Colgate Geology Connections Down Under
Connections between Colgate's Geology Department and Australia and New Zealand continue to provide great
opportunities for students and faculty. Colgate's Wollongong Study Groups have been led by geology
department faculty Jim McLelland, Charlie McClennen, Bruce Selleck ad Paul Pinet, and William Peck will
lead a group in the spring of 2007. A number of recent geology majors have participated in the study groups.
Students from Colgate have engaged in joint research with faculty at the University of Wollongong's School
of Earth and Environmental Sciences, and students from Wollongong have engaged in research with faculty
here at Colgate. This summer two students from Wollongong, David Wesley and Narelle Simpson, supported
by funding from a Colgate Mellon Foundation Grant, traveled to the western US with the Geology Department's
summer field program. Liz Rampe ('05) and Linda Chernak ('05) recently received Honors in Geology based
on research projects begun while in Australia, and Jason Kaplan ('06) worked on analyses of contact
metamorphic rock collected during his study group visit to Wollongong during the spring of 2005.
Recent faculty research exchanges to University of Wollongong have included Rich April and Bruce Selleck.
Paul Carr and Nicholas Gill of Wollongong's School of Earth and Environmental Sciences have spent research
leaves at Colgate in the last two years.
"The academic exchange between Colgate and Wollongong has been very productive for both students and
faculty. The opportunity to engage our colleagues for extended periods of time has led to a number of
innovative research projects, and new approaches to teaching. For students, going on an international
study group is a wonderful learning opportunity, but when it is coupled with real research that is specific
to that place, the experience is all the more meaningful." (Bruce Selleck)

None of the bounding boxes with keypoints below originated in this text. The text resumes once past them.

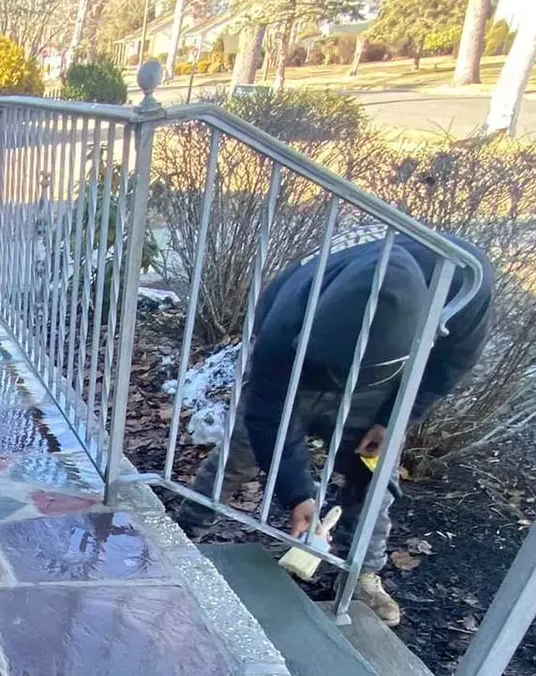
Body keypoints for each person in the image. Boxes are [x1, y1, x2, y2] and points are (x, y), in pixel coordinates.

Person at [189, 232, 494, 627]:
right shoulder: (288, 313)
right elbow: (267, 414)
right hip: (299, 369)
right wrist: (298, 495)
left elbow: (449, 367)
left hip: (381, 389)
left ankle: (362, 573)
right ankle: (185, 528)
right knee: (242, 449)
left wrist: (393, 417)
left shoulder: (463, 285)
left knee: (372, 471)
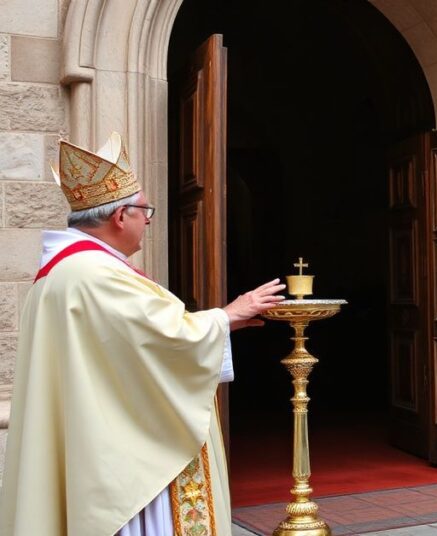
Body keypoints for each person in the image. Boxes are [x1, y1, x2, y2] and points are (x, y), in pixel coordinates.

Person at [0, 133, 286, 536]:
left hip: (98, 441)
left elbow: (139, 338)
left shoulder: (66, 273)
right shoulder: (96, 275)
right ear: (120, 216)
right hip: (129, 468)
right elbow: (166, 339)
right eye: (143, 210)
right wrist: (226, 316)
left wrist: (221, 321)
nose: (148, 219)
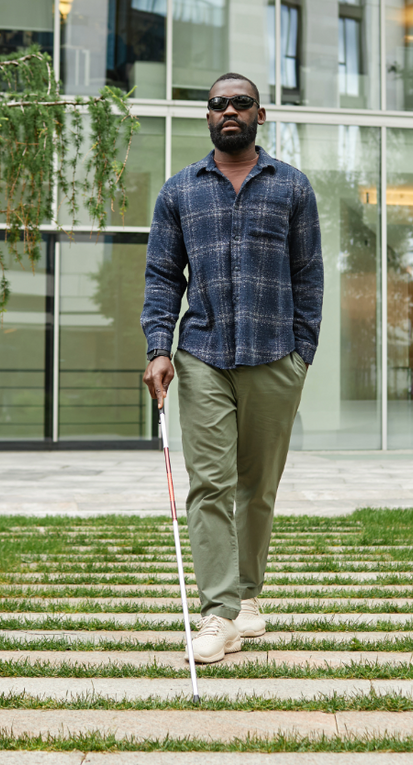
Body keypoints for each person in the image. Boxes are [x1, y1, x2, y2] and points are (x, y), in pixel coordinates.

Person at [141, 72, 324, 663]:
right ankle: (219, 613)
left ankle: (248, 597)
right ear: (208, 116)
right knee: (210, 484)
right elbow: (163, 278)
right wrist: (158, 348)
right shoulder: (178, 192)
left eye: (240, 104)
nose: (228, 112)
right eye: (218, 104)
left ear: (260, 115)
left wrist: (302, 353)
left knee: (258, 487)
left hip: (276, 354)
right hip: (203, 354)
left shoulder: (292, 188)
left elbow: (309, 277)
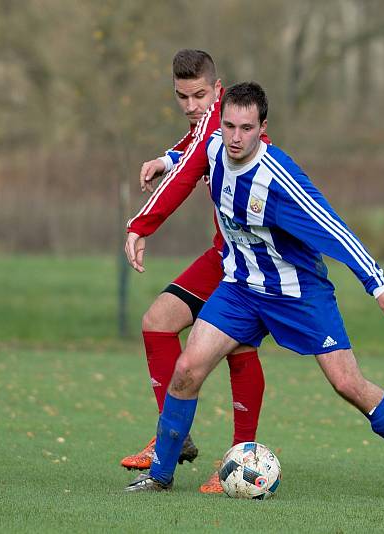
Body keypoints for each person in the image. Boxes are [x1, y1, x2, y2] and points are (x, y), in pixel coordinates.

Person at [124, 82, 384, 501]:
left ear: (263, 127)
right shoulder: (214, 150)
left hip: (299, 295)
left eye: (246, 128)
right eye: (228, 125)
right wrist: (156, 184)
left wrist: (380, 285)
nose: (235, 137)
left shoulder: (278, 178)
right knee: (187, 369)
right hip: (242, 290)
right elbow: (188, 156)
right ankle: (160, 474)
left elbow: (334, 228)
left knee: (347, 384)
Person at [122, 49, 267, 494]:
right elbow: (190, 147)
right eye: (182, 97)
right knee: (158, 323)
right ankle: (175, 433)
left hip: (253, 260)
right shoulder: (206, 123)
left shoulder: (224, 121)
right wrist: (165, 158)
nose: (191, 105)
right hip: (222, 254)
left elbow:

Colgate geology faculty and student research abroad has also included New Zealand. In January 2005,
Art Goldstein of the Geology Department, along with colleague Keith Klepeis (University of Vermont;
CU '82) and Colgate student Darren Karn ('05) visited South Island, NZ to study the evolution of the
Alpine Fault, site of one of the earth's highest rates of tectonic uplift. Shortly thereafter,
Bruce Selleck visited South Island to study sediments accumulating on the south coast near Dunedin.
On arrival Selleck crossed paths, completely by chance, with Karen Harpp in airport customs in
Christchurch, NZ, as Harpp was returning from a research excursion to Antarctica. Christchurch is the
home of the New Zealand Antarctic Center and has also served as a departure point for scientific
expeditions carrying Amy Leventer (Colgate Geology department) and her students studying the sedimentary
record of glacier and ice-shelve melting on the Antarctic coast.